When chemists develop new types of reactions, they generate a lot of data on what works and how well, along with what doesn’t work at all. Much of the data are never used, says Abigail G. Doyle, a chemistry professor at Princeton University. “We publish only a small fraction and usually only the best results,” she says. Doyle thinks that by using machine learning—in which computer algorithms find patterns in data—it might be possible to use all the data chemists generate to predict the best conditions for a reaction even when the substrate has never been used in that transformation before.
Doyle and Princeton’s Derek T. Ahneman and Jesús G. Estrada, along with Merck & Co.’s Spencer D. Dreher and Shishi Lin, take a step in this direction by using machine learning to predict the yield of a Buchwald-Hartwig amination (example shown). Their algorithm allowed for variation in the aryl halide substrate, palladium catalyst ligand, base, and the addition of an isoxazole (Science 2018, DOI: 10.1126/science.aar5169). The chemists added isoxazole to the mix because this motif is popular in druglike molecules but sometimes poisons these reactions. The team hoped to get a better idea of what conditions and specific isoxazole structures were problematic.

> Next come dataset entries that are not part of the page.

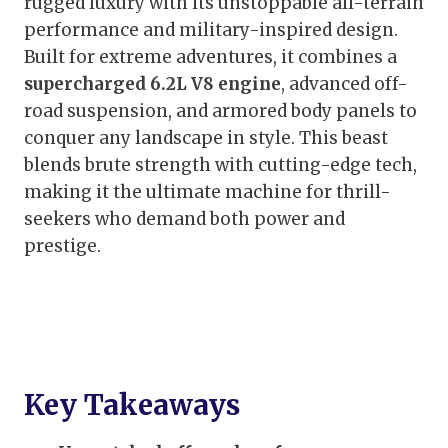
rugged luxury with its unstoppable all-terrain
performance and military-inspired design.
Built for extreme adventures, it combines a
supercharged 6.2L V8 engine
, advanced off-
road suspension, and armored body panels to
conquer any landscape in style. This beast
blends brute strength with cutting-edge tech,
making it the ultimate machine for thrill-
seekers who demand both power and
prestige.
Key Takeaways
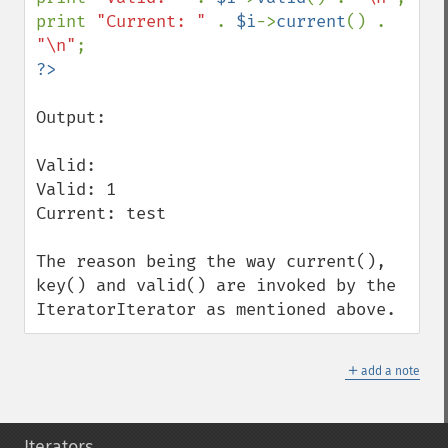
print 
"Current: " 
. 
$i
->
current
() . 
"\n"
Output:

Valid: 

Valid: 1

Current: test

The reason being the way current(), 
key() and valid() are invoked by the 
IteratorIterator as mentioned above.
＋
add a note
Iterators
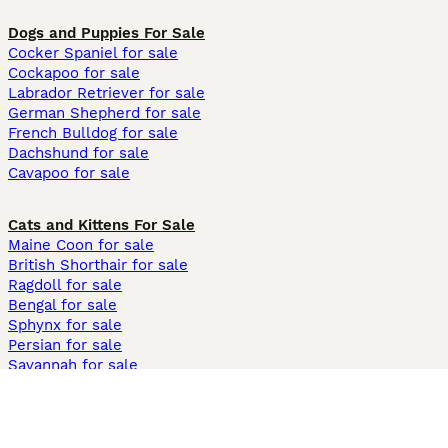
Dogs and Puppies For Sale
Cocker Spaniel for sale
Cockapoo for sale
Labrador Retriever for sale
German Shepherd for sale
French Bulldog for sale
Dachshund for sale
Cavapoo for sale
Cats and Kittens For Sale
Maine Coon for sale
British Shorthair for sale
Ragdoll for sale
Bengal for sale
Sphynx for sale
Persian for sale
Savannah for sale
Other Popular Pages
Dogs For Sale In London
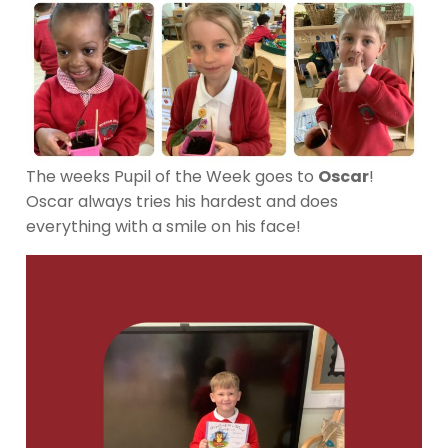
The weeks Pupil of the Week goes to
Oscar
!
Oscar always tries his hardest and does
everything with a smile on his face!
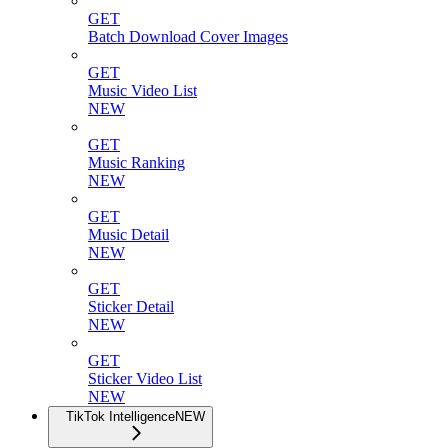
GET
Batch Download Cover Images
GET
Music Video List
NEW
GET
Music Ranking
NEW
GET
Music Detail
NEW
GET
Sticker Detail
NEW
GET
Sticker Video List
NEW
TikTok Intelligence
NEW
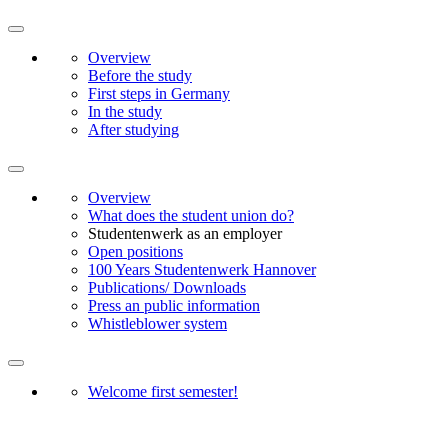
Overview
Before the study
First steps in Germany
In the study
After studying
Overview
What does the student union do?
Studentenwerk as an employer
Open positions
100 Years Studentenwerk Hannover
Publications/ Downloads
Press an public information
Whistleblower system
Welcome first semester!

Using Merck’s ultra-high-throughput reaction technology, the chemists performed 4,608 reactions and used the data from a portion of those to build an algorithm that would predict the outcome of the remaining reactions. After trying several algorithms, the chemists found that the so-called random forest model performed the best.
This algorithm accurately predicted which isoxazole additives would poison the reaction, even those that weren’t included in the data used to build the model. The results could help chemists pick which ligand and base combination to use to maximize yields for the C–N coupling when a given isoxazole motif is part of their substrate.
“We’re most excited by the idea that you can apply this method to any sort of new problem that you identify in reactivity,” Dreher says, although both he and Doyle say that kind of predictive power is still a long way off.
The team’s use of machine learning “is marvelous and long overdue for the field of homogeneous catalysis and chemical synthesis in general,” says Richmond Sarpong, an expert in organic synthesis at the University of California, Berkeley.